Supreme Court Justice—and Muse—Ruth Bader Ginsburg Inspires Summer Jam

The Supreme Court justice's scathing opposition to the ruling that allows companies to deny female employees birth control coverage has inspired a singer-songwriter.
Jul 1, 2014·
Michael Sugerman is a summer intern at TakePart and a student at the University of Michigan, where he reports for the school newspaper, The Michigan Daily.

A Bob Dylan–esque ballad to Justice Ruth Bader Ginsburg is capturing some of the grassroots outrage being inspired by the Supreme Court's Hobby Lobby decision, which allows religious company executives to use their beliefs as a reason to refuse to pay for female contraception.

For more than five years now, Jonathan Mann has written a song each day—that's more than 2,000 tunes—and this week's decision provided juicy quotes.

Portions of Bader Ginsburg's sharp dissent to the Supreme Court's controversial ruling in the Hobby Lobby case have gone viral in the last 24 hours. She was part of the four-judge minority opposed to expanding Hobby Lobby's religion-driven health care edict.
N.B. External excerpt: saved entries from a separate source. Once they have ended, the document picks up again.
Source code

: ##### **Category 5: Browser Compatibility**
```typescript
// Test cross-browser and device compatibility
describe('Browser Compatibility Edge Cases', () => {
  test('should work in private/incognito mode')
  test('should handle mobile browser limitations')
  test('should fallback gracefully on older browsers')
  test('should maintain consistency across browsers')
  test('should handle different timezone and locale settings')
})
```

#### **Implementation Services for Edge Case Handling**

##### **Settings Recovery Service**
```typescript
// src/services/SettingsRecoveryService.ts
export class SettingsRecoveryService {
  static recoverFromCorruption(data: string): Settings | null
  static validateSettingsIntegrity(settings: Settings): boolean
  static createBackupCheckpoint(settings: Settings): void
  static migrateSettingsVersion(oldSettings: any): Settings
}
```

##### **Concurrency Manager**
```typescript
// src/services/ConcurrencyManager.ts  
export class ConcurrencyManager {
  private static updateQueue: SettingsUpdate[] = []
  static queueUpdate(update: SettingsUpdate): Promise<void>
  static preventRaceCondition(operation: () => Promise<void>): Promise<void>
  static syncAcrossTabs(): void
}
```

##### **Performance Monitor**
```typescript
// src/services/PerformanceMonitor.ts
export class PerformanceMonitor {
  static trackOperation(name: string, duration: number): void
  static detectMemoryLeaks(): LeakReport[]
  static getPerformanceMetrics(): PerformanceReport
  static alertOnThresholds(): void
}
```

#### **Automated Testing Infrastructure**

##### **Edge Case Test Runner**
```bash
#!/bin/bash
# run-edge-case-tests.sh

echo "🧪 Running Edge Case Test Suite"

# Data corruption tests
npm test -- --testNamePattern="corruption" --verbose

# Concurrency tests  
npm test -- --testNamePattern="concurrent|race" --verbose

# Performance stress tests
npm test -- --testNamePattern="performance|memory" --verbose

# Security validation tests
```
"The exemption sought by Hobby Lobby and Conestoga would override significant interests of the corporations' employees and covered dependents," she wrote. "It would deny legions of women who do not hold their employers' beliefs access to contraceptive coverage that the ACA would otherwise secure."

The ACA (Affordable Care Act), also known as Obamacare, mandated certain minimums in the coverage that employers provide. The Supreme Court decision to throw out part of that mandate represents a major setback for reproductive rights but has religious rights advocates cheering.

Bader Ginsburg added: "Religious organizations exist to foster the interests of persons subscribing to the same religious faith. Not so of for-profit corporations. Workers who sustain the operations of those corporations commonly are not drawn from one religious community."

It is worth noting that while some of Mann's song draws direct language from Bader Ginsburg's dissent, the 81-year-old justice did not refer to her colleagues who ruled in favor of Hobby Lobby as "slut-shaming geezers"—that phrase is Mann's creation.